At one point we went onto some very new tarmac for a few tens of kilometres, the passengers even applauded when it started, not knowing it was a minor blip. We saw a few road crews in action but I think R40 in Santa Cruz province will still be ripio for a year or five yet
On and on we went until one of the passengers started vomiting so we had an unscheduled stop for her to be helped, and a few minutes later we reached what the driver called the last toilets for four hours: some bushes by a river.
As the afternoon wore on into evening Susan carried on reading the Shellseekers, over 500 pages on this day. About 9pm we reached the
From the bus window
the shadow is the bus very small village of Baja Caracoles, about the time we should have reached Perito Moreno. This last leg took us until nearly midnight stopping to pick up some poor souls who had broken down a very long way from the nearest ACA (Argentine AA) or indeed a phone or a mobile signal.
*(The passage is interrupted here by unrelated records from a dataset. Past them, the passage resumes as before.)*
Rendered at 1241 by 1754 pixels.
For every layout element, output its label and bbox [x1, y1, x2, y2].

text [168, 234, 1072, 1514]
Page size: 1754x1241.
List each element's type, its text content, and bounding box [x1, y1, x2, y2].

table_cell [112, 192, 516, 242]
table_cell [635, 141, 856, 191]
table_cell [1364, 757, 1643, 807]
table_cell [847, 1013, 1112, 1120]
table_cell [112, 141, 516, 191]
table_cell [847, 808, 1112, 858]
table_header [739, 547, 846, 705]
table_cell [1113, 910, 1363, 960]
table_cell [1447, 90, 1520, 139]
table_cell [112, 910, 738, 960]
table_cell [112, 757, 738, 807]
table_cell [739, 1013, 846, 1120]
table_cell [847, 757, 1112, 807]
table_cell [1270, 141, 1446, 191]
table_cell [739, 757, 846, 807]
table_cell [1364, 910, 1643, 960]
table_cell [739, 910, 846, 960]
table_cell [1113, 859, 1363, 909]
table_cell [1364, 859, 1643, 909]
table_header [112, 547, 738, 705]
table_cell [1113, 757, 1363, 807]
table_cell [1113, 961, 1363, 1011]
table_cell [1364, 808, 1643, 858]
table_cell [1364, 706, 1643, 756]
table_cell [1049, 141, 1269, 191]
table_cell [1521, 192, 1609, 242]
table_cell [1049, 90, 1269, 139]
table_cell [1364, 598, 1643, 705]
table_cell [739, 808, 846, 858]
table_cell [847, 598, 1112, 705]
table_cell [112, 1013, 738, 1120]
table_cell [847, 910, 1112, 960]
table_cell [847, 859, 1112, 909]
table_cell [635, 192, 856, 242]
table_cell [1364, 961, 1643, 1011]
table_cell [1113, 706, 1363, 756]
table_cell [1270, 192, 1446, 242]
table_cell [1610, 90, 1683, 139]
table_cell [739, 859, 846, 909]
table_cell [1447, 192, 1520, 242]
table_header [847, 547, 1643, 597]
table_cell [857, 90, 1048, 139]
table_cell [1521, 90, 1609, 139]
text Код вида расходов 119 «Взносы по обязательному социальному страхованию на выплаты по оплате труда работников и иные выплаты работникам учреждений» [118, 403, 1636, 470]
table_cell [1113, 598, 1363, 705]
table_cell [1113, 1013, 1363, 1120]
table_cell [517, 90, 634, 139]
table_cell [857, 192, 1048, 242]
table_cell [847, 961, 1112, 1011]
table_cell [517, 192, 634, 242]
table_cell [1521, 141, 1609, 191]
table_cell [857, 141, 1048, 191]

We finally arrived in Perito Moreno, dusty and tired, but relieved, dropped the bags in the hotel room and made a swift trip to the bar, getting there two minutes before last orders. Cold Quilmes and a few crisps made a welcome dinner.
Day 2 Perito Moreno to Bariloche
And next morning we had a different bus, mainly the same passengers, to do the next 800km to Bariloche. This time only 135 km of ripio before genuine tarmac. The day went quite quickly, especially when sometime in the afternoon we started to see the occasional hill and tree, and suddenly we were nearing Esquel and I realised the scenery was really nice again.
At El Bolson we stopped for drinks, on the bus company, at this glorified hut that had everything made from strawberries and raspberries. Fresh raspberry juice was fantastic, so much so that I had to go back and buy another one for 2 pesos.
The road then begins to be surrounded by hills and forests with some glorious views across lakes and mountains. Two hours on we were in Bariloche, with loads of people, paved pavements, chocolate, sunshine etc.